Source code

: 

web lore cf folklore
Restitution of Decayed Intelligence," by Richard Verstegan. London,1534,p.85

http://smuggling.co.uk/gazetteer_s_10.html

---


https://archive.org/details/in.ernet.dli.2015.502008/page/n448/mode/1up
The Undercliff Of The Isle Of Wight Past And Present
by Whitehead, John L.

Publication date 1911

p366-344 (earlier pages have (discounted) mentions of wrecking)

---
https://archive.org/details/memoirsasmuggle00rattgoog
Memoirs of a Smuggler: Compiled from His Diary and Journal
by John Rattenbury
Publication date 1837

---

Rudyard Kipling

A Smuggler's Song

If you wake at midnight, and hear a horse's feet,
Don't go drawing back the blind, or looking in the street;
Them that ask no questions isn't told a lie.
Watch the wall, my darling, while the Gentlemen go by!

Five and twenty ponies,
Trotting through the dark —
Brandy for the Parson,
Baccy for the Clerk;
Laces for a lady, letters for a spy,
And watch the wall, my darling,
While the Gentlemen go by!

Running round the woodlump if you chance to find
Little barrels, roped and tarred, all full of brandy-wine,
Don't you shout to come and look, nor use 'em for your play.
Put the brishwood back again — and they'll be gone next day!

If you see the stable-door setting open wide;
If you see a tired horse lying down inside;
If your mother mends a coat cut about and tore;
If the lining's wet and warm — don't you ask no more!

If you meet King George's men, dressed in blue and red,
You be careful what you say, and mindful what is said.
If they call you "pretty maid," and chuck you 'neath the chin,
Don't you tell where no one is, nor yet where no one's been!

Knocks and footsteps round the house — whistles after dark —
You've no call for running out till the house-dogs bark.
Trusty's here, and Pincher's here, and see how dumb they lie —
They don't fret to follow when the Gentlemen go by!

--------------------------------------------------

**Exercise:** Begin with the line that has "The Undercliff Of" in the listing above and end after the line that has "by John Rattenbury"; output those lines exactly.

**Answer for this exercise:**
The Undercliff Of The Isle Of Wight Past And Present
by Whitehead, John L.

Publication date 1911

p366-344 (earlier pages have (discounted) mentions of wrecking)

---
https://archive.org/details/memoirsasmuggle00rattgoog
Memoirs of a Smuggler: Compiled from His Diary and Journal
by John Rattenbury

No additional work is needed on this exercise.